PROBLEM DETAILS:
Each image should be skipped while the records are restated word for word.

[Stored items from a collection]

----------

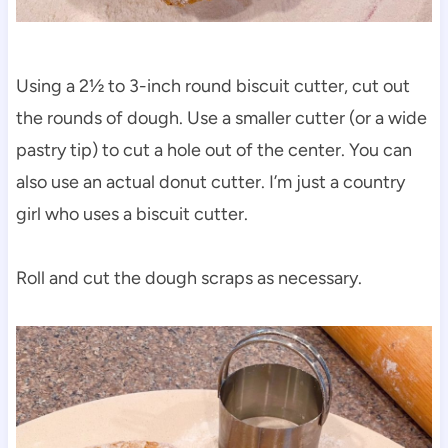
Using a 2½ to 3-inch round biscuit cutter, cut out
the rounds of dough. Use a smaller cutter (or a wide
pastry tip) to cut a hole out of the center. You can
also use an actual donut cutter. I’m just a country
girl who uses a biscuit cutter.
Roll and cut the dough scraps as necessary.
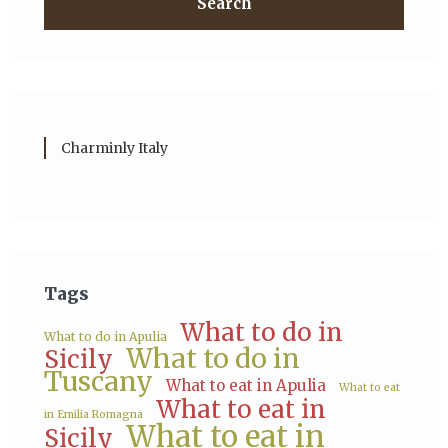
Search
Charminly Italy
Tags
What to do in
What to do in Apulia
What to do in
Sicily
Tuscany
What to eat in Apulia
What to eat
What to eat in
in Emilia Romagna
What to eat in
Sicily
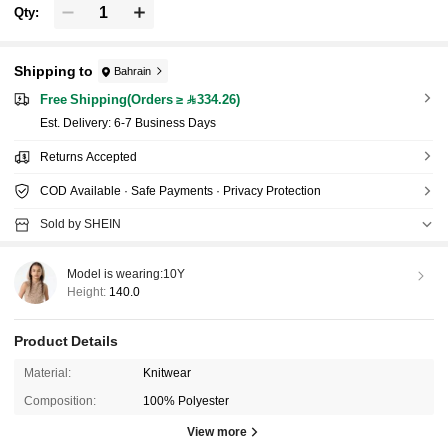
Qty:
Shipping to
Bahrain
Free Shipping(Orders ≥ 334.26)
​Est. Delivery:
6-7 Business Days
Returns Accepted
COD Available · Safe Payments · Privacy Protection
Sold by SHEIN
Model is wearing:
10Y
Height:
140.0
Product Details
Material:
Knitwear
Composition:
100% Polyester
View more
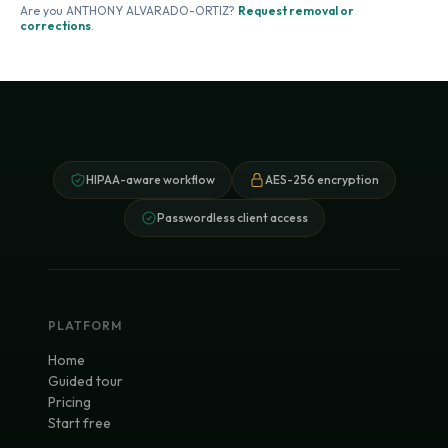
Are you
ANTHONY ALVARADO-ORTIZ
?
Request removal or
corrections
.
HIPAA-aware workflow
AES-256 encryption
Passwordless client access
PLATFORM
Home
Guided tour
Pricing
Start free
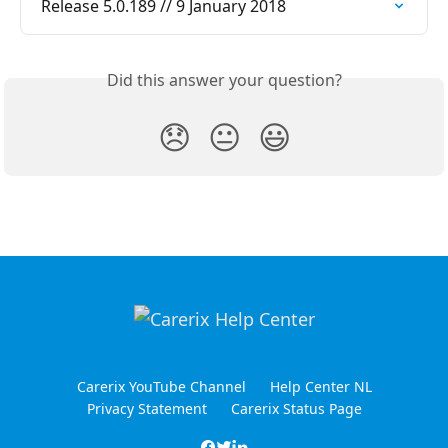
Release 5.0.189 // 9 January 2018
Did this answer your question?
😞
😐
😃
Carerix YouTube Channel
Help Center NL
Privacy Statement
Carerix Status Page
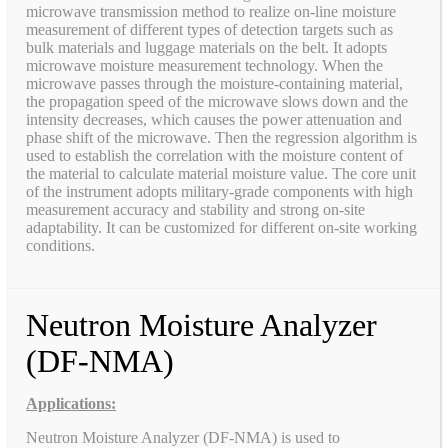
microwave transmission method to realize on-line moisture
measurement of different types of detection targets such as
bulk materials and luggage materials on the belt. It adopts
microwave moisture measurement technology. When the
microwave passes through the moisture-containing material,
the propagation speed of the microwave slows down and the
intensity decreases, which causes the power attenuation and
phase shift of the microwave. Then the regression algorithm is
used to establish the correlation with the moisture content of
the material to calculate material moisture value. The core unit
of the instrument adopts military-grade components with high
measurement accuracy and stability and strong on-site
adaptability. It can be customized for different on-site working
conditions.
Neutron Moisture Analyzer
(DF-NMA)
Applications:
Neutron Moisture Analyzer (DF-NMA) is used to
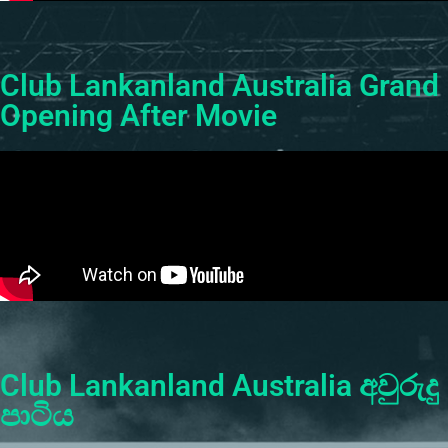
Club Lankanland Australia Grand
Opening After Movie
Club Lankanland Australia අවුරුදු
පාටිය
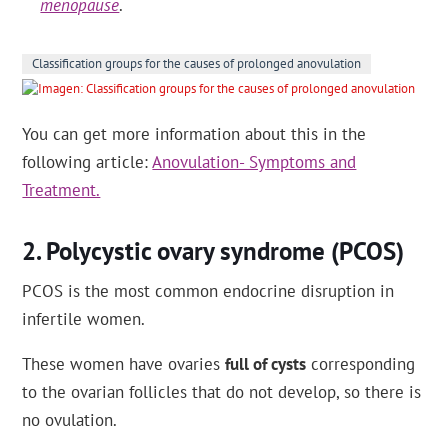
menopause
.
Classification groups for the causes of prolonged anovulation
You can get more information about this in the
following article:
Anovulation- Symptoms and
Treatment.
Polycystic ovary syndrome (PCOS)
PCOS is the most common endocrine disruption in
infertile women.
These women have ovaries
full of cysts
corresponding
to the ovarian follicles that do not develop, so there is
no ovulation.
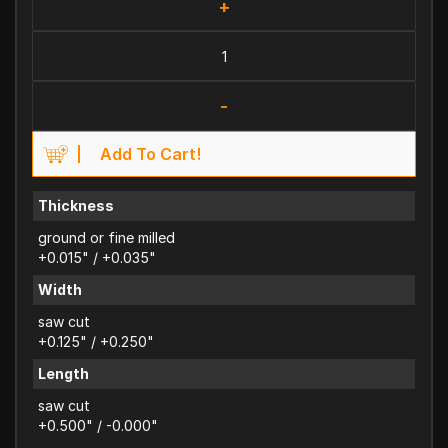
+
-
Add To Cart!
Thickness
ground or fine milled
+0.015" / +0.035"
Width
saw cut
+0.125" / +0.250"
Length
saw cut
+0.500" / -0.000"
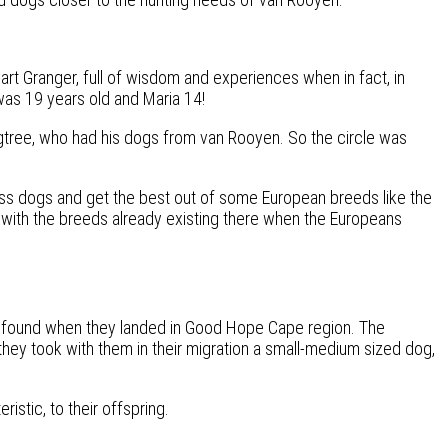
art Granger, full of wisdom and experiences when in fact, in
was 19 years old and Maria 14!
Figtree, who had his dogs from van Rooyen. So the circle was
ss dogs and get the best out of some European breeds like the
-, with the breeds already existing there when the Europeans
ans found when they landed in Good Hope Cape region. The
hey took with them in their migration a small-medium sized dog,
istic, to their offspring.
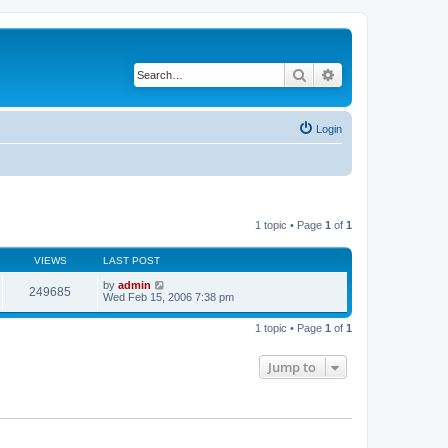
Search
Advanced search
Login
1 topic • Page
1
of
1
VIEWS
LAST POST
by
admin
249685
Wed Feb 15, 2006 7:38 pm
1 topic • Page
1
of
1
Jump to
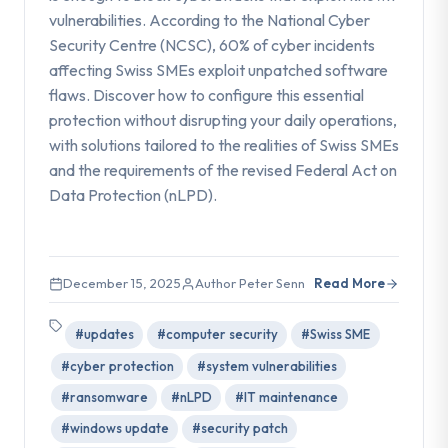
vulnerabilities. According to the National Cyber
Security Centre (NCSC), 60% of cyber incidents
affecting Swiss SMEs exploit unpatched software
flaws. Discover how to configure this essential
protection without disrupting your daily operations,
with solutions tailored to the realities of Swiss SMEs
and the requirements of the revised Federal Act on
Data Protection (nLPD).
December 15, 2025
Author Peter Senn
Read More
#updates
#computer security
#Swiss SME
#cyber protection
#system vulnerabilities
#ransomware
#nLPD
#IT maintenance
#windows update
#security patch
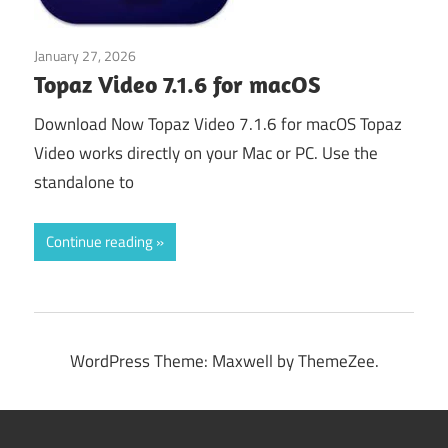
January 27, 2026
Video Editors
Topaz Video 7.1.6 for macOS
Download Now Topaz Video 7.1.6 for macOS Topaz
Video works directly on your Mac or PC. Use the
standalone to
Continue reading
WordPress Theme: Maxwell by ThemeZee.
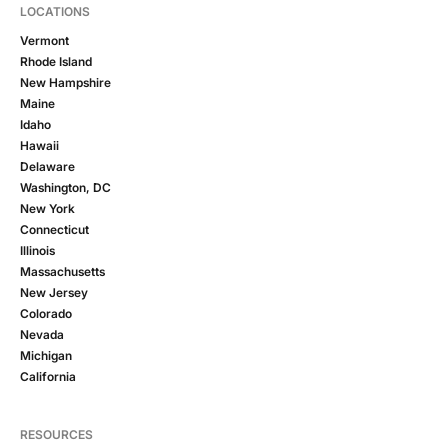
LOCATIONS
Vermont
Rhode Island
New Hampshire
Maine
Idaho
Hawaii
Delaware
Washington, DC
New York
Connecticut
Illinois
Massachusetts
New Jersey
Colorado
Nevada
Michigan
California
RESOURCES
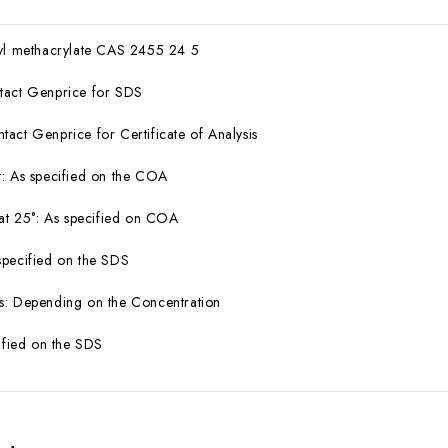
ryl methacrylate CAS 2455 24 5
tact Genprice for SDS
act Genprice for Certificate of Analysis
: As specified on the COA
 at 25°: As specified on COA
specified on the SDS
s: Depending on the Concentration
cified on the SDS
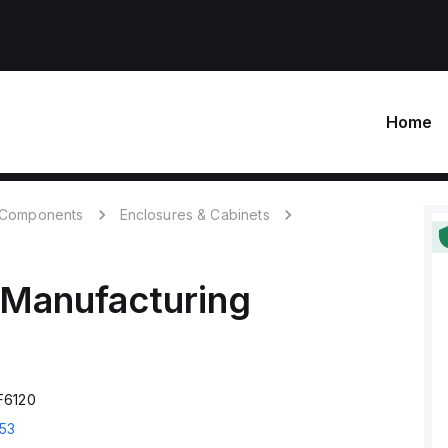
Home
c Components
Enclosures & Cabinets
 Manufacturing
F6120
53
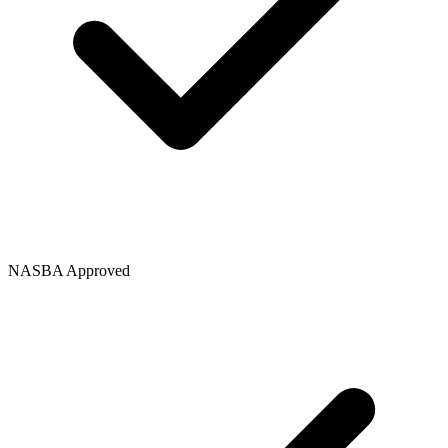
NASBA Approved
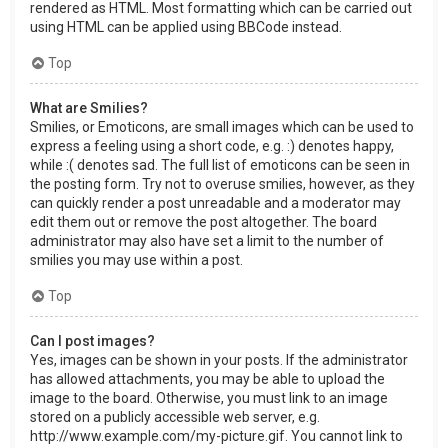
rendered as HTML. Most formatting which can be carried out
using HTML can be applied using BBCode instead.
Top
What are Smilies?
Smilies, or Emoticons, are small images which can be used to
express a feeling using a short code, e.g. :) denotes happy,
while :( denotes sad. The full list of emoticons can be seen in
the posting form. Try not to overuse smilies, however, as they
can quickly render a post unreadable and a moderator may
edit them out or remove the post altogether. The board
administrator may also have set a limit to the number of
smilies you may use within a post.
Top
Can I post images?
Yes, images can be shown in your posts. If the administrator
has allowed attachments, you may be able to upload the
image to the board. Otherwise, you must link to an image
stored on a publicly accessible web server, e.g.
http://www.example.com/my-picture.gif. You cannot link to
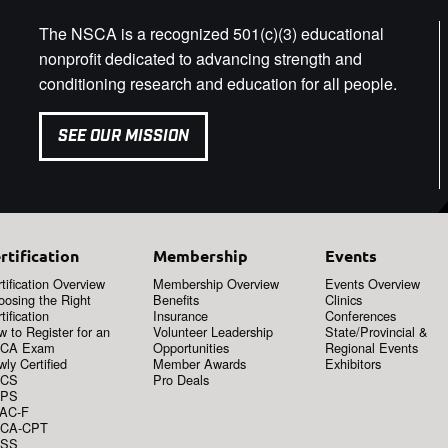
The NSCA is a recognized 501(c)(3) educational
nonprofit dedicated to advancing strength and
conditioning research and education for all people.
SEE OUR MISSION
rtification
Membership
Events
tification Overview
Membership Overview
Events Overview
oosing the Right
Benefits
Clinics
tification
Insurance
Conferences
 to Register for an
Volunteer Leadership
State/Provincial &
CA Exam
Opportunities
Regional Events
ly Certified
Member Awards
Exhibitors
CS
Pro Deals
PS
AC-F
CA-CPT
SS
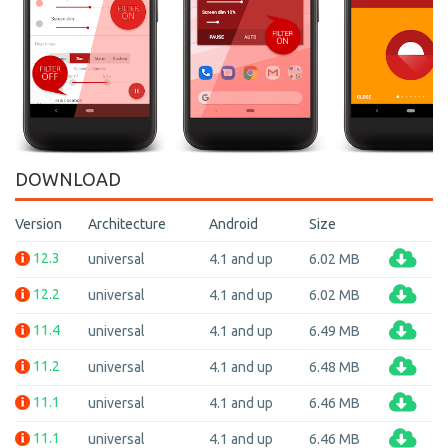
DOWNLOAD
Version
Architecture
Android
Size
12.3
universal
4.1 and up
6.02 MB
12.2
universal
4.1 and up
6.02 MB
11.4
universal
4.1 and up
6.49 MB
11.2
universal
4.1 and up
6.48 MB
11.1
universal
4.1 and up
6.46 MB
11.1
universal
4.1 and up
6.46 MB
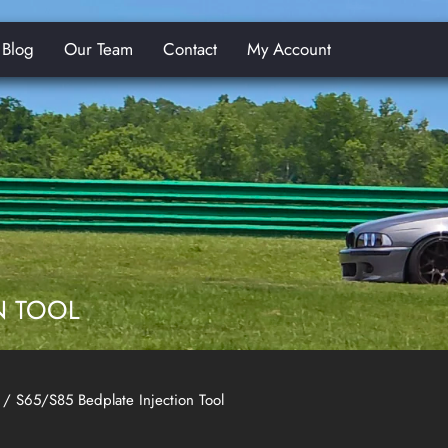
Blog
Our Team
Contact
My Account
E
N TOOL
/ S65/S85 Bedplate Injection Tool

----------

RESULT BELOW:
Using a 2½ to 3-inch round biscuit cutter, cut out
the rounds of dough. Use a smaller cutter (or a wide
pastry tip) to cut a hole out of the center. You can
also use an actual donut cutter. I’m just a country
girl who uses a biscuit cutter.
Roll and cut the dough scraps as necessary.
Search
Charminly Italy
Tags
What to do in
What to do in Apulia
What to do in
Sicily
Tuscany
What to eat in Apulia
What to eat
What to eat in
in Emilia Romagna
What to eat in
Sicily
Qty:
Shipping to
Bahrain
Free Shipping(Orders ≥ 334.26)
​Est. Delivery:
6-7 Business Days
Returns Accepted
COD Available · Safe Payments · Privacy Protection
Sold by SHEIN
Model is wearing:
10Y
Height:
140.0
Product Details
Material:
Knitwear
Composition:
100% Polyester
View more
Are you
ANTHONY ALVARADO-ORTIZ
?
Request removal or
corrections
.
HIPAA-aware workflow
AES-256 encryption
Passwordless client access
PLATFORM
Home
Guided tour
Pricing
Start free
Release 5.0.189 // 9 January 2018
Did this answer your question?
😞
😐
😃
Carerix YouTube Channel
Help Center NL
Privacy Statement
Carerix Status Page
microwave transmission method to realize on-line moisture
measurement of different types of detection targets such as
bulk materials and luggage materials on the belt. It adopts
microwave moisture measurement technology. When the
microwave passes through the moisture-containing material,
the propagation speed of the microwave slows down and the
intensity decreases, which causes the power attenuation and
phase shift of the microwave. Then the regression algorithm is
used to establish the correlation with the moisture content of
the material to calculate material moisture value. The core unit
of the instrument adopts military-grade components with high
measurement accuracy and stability and strong on-site
adaptability. It can be customized for different on-site working
conditions.
Neutron Moisture Analyzer
(DF-NMA)
Applications:
Neutron Moisture Analyzer (DF-NMA) is used to
Club Lankanland Australia Grand
Opening After Movie
Club Lankanland Australia අවුරුදු
පාටිය
menopause
.
Classification groups for the causes of prolonged anovulation
You can get more information about this in the
following article:
Anovulation- Symptoms and
Treatment.
Polycystic ovary syndrome (PCOS)
PCOS is the most common endocrine disruption in
infertile women.
These women have ovaries
full of cysts
corresponding
to the ovarian follicles that do not develop, so there is
no ovulation.
+
-
Add To Cart!
Thickness
ground or fine milled
+0.015" / +0.035"
Width
saw cut
+0.125" / +0.250"
Length
saw cut
+0.500" / -0.000"
art Granger, full of wisdom and experiences when in fact, in
was 19 years old and Maria 14!
Figtree, who had his dogs from van Rooyen. So the circle was
ss dogs and get the best out of some European breeds like the
-, with the breeds already existing there when the Europeans
ans found when they landed in Good Hope Cape region. The
hey took with them in their migration a small-medium sized dog,
istic, to their offspring.
Search
Advanced search
Login
1 topic • Page
1
of
1
VIEWS
LAST POST
by
admin
249685
Wed Feb 15, 2006 7:38 pm
1 topic • Page
1
of
1
Jump to
vulnerabilities. According to the National Cyber
Security Centre (NCSC), 60% of cyber incidents
affecting Swiss SMEs exploit unpatched software
flaws. Discover how to configure this essential
protection without disrupting your daily operations,
with solutions tailored to the realities of Swiss SMEs
and the requirements of the revised Federal Act on
Data Protection (nLPD).
December 15, 2025
Author Peter Senn
Read More
#updates
#computer security
#Swiss SME
#cyber protection
#system vulnerabilities
#ransomware
#nLPD
#IT maintenance
#windows update
#security patch
January 27, 2026
Video Editors
Topaz Video 7.1.6 for macOS
Download Now Topaz Video 7.1.6 for macOS Topaz
Video works directly on your Mac or PC. Use the
standalone to
Continue reading
WordPress Theme: Maxwell by ThemeZee.
LOCATIONS
Vermont
Rhode Island
New Hampshire
Maine
Idaho
Hawaii
Delaware
Washington, DC
New York
Connecticut
Illinois
Massachusetts
New Jersey
Colorado
Nevada
Michigan
California
RESOURCES
ryl methacrylate CAS 2455 24 5
tact Genprice for SDS
act Genprice for Certificate of Analysis
: As specified on the COA
 at 25°: As specified on COA
specified on the SDS
s: Depending on the Concentration
cified on the SDS
Home
c Components
Enclosures & Cabinets
 Manufacturing
F6120
53
NASBA Approved
rendered as HTML. Most formatting which can be carried out
using HTML can be applied using BBCode instead.
Top
What are Smilies?
Smilies, or Emoticons, are small images which can be used to
express a feeling using a short code, e.g. :) denotes happy,
while :( denotes sad. The full list of emoticons can be seen in
the posting form. Try not to overuse smilies, however, as they
can quickly render a post unreadable and a moderator may
edit them out or remove the post altogether. The board
administrator may also have set a limit to the number of
smilies you may use within a post.
Top
Can I post images?
Yes, images can be shown in your posts. If the administrator
has allowed attachments, you may be able to upload the
image to the board. Otherwise, you must link to an image
stored on a publicly accessible web server, e.g.
http://www.example.com/my-picture.gif. You cannot link to
The NSCA is a recognized 501(c)(3) educational
nonprofit dedicated to advancing strength and
conditioning research and education for all people.
SEE OUR MISSION
rtification
Membership
Events
tification Overview
Membership Overview
Events Overview
oosing the Right
Benefits
Clinics
tification
Insurance
Conferences
 to Register for an
Volunteer Leadership
State/Provincial &
CA Exam
Opportunities
Regional Events
ly Certified
Member Awards
Exhibitors
CS
Pro Deals
PS
AC-F
CA-CPT
SS
DOWNLOAD
Version
Architecture
Android
Size
12.3
universal
4.1 and up
6.02 MB
12.2
universal
4.1 and up
6.02 MB
11.4
universal
4.1 and up
6.49 MB
11.2
universal
4.1 and up
6.48 MB
11.1
universal
4.1 and up
6.46 MB
11.1
universal
4.1 and up
6.46 MB
Blog
Our Team
Contact
My Account
E
N TOOL
/ S65/S85 Bedplate Injection Tool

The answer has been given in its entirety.